Less obviously, but just as racially charged, is the assault on public employees. “We can no longer live in a society where the public employees are the haves and taxpayers who foot the bills are the have-nots,” declared Scott Walker, the governor of Wisconsin.
For black Americans, government employment is a crucial means of upward mobility. The federal work force is 18.6 percent African-American, compared with 10.9 percent in the private sector. The percentages of African-Americans are highest in just those agencies that are most actively targeted for cuts by Republicans: the Department of Housing and Urban Development, 38.3 percent; the Equal Employment Opportunity Commission, 42.4 percent; and the Education Department, 36.6 percent.
Edsall succinctly defines the salient principle of ‘austerity politics’: “Once austerity dominates the agenda, the only question is where the ax falls.” But he also sees Dems having leverage in conservative overconfidence:
Still, conservatives have a tendency to overestimate public support for their agenda and consequently to overreach: recall the two government shutdowns of 1995 and 1996; the 1998 Clinton impeachment; and the Ryan budget, which gave Democrats a recent victory in upstate New York.

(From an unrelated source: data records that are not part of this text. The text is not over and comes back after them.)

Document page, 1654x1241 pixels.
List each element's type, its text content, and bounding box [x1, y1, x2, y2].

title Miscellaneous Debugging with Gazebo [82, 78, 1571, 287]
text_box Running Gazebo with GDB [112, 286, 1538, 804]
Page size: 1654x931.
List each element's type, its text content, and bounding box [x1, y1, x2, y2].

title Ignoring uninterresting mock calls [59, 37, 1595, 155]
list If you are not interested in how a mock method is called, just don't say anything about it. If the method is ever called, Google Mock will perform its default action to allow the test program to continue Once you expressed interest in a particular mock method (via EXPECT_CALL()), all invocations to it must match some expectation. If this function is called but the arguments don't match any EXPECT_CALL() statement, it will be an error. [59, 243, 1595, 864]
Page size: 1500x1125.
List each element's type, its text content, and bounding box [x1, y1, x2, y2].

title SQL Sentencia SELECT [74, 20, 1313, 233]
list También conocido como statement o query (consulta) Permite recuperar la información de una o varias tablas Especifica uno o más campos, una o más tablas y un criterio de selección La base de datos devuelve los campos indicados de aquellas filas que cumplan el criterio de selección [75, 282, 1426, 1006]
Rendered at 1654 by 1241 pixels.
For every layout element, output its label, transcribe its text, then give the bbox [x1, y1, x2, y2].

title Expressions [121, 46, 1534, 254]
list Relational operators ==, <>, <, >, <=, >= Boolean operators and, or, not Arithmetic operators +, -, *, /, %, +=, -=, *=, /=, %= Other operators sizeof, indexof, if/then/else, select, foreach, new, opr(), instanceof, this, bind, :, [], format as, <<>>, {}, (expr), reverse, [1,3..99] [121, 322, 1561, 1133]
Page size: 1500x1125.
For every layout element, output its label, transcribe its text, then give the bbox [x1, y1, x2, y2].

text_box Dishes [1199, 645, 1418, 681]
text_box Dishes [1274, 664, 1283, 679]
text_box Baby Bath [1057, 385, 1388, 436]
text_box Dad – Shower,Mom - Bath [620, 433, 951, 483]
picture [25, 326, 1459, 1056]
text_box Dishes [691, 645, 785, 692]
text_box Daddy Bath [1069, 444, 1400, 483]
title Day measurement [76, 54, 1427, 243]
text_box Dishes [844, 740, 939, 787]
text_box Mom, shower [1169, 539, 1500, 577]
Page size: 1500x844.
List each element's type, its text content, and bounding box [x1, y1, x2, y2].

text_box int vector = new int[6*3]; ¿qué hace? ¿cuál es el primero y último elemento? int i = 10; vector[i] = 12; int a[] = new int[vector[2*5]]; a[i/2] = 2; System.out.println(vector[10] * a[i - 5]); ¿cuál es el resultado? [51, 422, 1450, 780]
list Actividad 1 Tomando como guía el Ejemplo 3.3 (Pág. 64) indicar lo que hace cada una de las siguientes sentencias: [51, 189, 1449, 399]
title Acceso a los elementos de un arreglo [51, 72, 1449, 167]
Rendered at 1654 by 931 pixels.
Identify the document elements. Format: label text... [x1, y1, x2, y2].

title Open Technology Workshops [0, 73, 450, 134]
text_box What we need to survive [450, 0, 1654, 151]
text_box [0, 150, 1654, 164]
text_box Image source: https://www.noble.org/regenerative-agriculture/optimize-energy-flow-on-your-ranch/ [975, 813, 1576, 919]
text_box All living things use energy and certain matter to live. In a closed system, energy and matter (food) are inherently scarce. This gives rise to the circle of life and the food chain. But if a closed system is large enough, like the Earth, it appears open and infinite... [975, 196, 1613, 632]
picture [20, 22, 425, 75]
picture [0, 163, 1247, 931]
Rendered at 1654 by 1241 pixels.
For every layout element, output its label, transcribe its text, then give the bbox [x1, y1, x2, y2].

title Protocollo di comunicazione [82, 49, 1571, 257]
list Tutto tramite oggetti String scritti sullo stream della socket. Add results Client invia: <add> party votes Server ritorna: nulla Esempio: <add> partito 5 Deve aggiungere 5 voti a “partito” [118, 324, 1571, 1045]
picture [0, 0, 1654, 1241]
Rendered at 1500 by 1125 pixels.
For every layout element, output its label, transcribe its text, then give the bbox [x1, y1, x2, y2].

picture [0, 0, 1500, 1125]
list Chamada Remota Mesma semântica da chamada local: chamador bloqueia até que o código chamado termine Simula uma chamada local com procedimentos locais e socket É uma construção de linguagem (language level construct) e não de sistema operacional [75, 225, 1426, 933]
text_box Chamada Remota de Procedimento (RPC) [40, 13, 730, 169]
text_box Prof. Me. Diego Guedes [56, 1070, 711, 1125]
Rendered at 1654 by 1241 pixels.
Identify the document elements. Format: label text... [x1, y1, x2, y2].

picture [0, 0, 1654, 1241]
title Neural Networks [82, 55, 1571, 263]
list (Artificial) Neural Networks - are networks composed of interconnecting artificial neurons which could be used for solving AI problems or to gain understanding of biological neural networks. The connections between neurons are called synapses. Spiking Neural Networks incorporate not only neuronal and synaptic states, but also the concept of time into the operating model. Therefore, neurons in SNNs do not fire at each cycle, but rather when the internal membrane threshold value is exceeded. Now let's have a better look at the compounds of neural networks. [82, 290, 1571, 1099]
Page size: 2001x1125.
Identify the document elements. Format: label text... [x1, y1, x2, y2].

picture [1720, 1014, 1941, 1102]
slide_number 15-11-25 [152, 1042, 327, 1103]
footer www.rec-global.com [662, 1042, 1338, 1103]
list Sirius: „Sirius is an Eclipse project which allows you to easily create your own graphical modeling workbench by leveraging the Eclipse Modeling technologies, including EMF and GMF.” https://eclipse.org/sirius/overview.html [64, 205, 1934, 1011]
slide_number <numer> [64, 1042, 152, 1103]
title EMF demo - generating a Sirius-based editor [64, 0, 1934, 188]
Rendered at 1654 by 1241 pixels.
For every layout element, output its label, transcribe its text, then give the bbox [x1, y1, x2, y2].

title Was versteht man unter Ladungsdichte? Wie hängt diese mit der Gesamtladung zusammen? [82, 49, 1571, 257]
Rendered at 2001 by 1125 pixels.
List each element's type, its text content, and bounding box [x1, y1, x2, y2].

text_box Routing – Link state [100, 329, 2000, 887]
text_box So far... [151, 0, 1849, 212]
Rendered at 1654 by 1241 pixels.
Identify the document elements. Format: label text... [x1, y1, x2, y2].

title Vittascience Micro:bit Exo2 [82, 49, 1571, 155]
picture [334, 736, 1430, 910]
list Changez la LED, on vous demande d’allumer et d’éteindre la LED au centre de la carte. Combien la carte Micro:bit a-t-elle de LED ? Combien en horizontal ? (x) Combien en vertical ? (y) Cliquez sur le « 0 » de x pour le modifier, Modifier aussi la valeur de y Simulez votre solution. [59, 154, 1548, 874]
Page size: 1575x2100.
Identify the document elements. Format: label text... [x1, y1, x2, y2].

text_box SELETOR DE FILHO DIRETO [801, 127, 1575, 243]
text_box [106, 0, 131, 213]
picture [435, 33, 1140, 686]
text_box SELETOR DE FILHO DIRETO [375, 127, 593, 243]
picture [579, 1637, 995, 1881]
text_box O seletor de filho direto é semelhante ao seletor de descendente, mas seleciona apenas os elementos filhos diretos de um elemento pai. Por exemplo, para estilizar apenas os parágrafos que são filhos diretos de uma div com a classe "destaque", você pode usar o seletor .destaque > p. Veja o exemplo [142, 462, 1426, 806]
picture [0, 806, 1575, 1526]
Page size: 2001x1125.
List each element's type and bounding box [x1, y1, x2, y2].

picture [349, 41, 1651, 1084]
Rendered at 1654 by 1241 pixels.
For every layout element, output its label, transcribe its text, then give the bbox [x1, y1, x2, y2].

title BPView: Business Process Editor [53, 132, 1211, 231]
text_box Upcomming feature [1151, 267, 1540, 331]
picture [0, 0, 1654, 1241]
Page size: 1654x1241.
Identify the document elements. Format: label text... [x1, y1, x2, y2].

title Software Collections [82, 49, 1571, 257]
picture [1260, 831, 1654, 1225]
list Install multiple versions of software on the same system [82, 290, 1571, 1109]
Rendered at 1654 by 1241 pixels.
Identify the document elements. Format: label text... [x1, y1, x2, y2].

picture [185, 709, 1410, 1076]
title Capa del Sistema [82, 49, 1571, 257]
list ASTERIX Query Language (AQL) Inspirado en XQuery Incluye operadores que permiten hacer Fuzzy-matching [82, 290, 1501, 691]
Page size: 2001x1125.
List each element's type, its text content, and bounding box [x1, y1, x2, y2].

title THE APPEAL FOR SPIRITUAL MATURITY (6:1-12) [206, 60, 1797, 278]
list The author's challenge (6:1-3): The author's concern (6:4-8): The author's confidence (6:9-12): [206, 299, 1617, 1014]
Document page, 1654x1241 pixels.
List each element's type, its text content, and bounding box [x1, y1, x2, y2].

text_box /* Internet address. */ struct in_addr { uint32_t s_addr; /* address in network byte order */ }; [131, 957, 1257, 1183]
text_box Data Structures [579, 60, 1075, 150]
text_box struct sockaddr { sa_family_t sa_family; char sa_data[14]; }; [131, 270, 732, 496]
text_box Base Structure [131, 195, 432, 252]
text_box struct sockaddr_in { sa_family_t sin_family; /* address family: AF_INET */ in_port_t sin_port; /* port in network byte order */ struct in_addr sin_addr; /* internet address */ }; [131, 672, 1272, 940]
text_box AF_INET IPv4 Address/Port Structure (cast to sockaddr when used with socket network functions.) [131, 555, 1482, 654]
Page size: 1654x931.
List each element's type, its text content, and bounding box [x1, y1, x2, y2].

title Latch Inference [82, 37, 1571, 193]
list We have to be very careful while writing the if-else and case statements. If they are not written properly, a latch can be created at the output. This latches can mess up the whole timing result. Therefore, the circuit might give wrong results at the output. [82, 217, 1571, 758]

…Republicans are playing with fire, though, when they threaten American standing in the world, as they did in provoking Standard & Poor’s downgrade of the United States’ credit rating to AA+ from AAA in August. Confidence in Congressional Republicans fell 36 points after the debt ceiling debacle, compared with a 22-point drop for Mr. Obama.
In Edsall’s view, however, Dems can be faulted for weak messaging, which allows the tax and spend meme to stick to their party, alienating a good many swing voters. Edsall stops short of offering solutions in his post. But his post helps clarify what Dems should emphasize more sharply in their attack messaging, as well as in shoring up their defenses.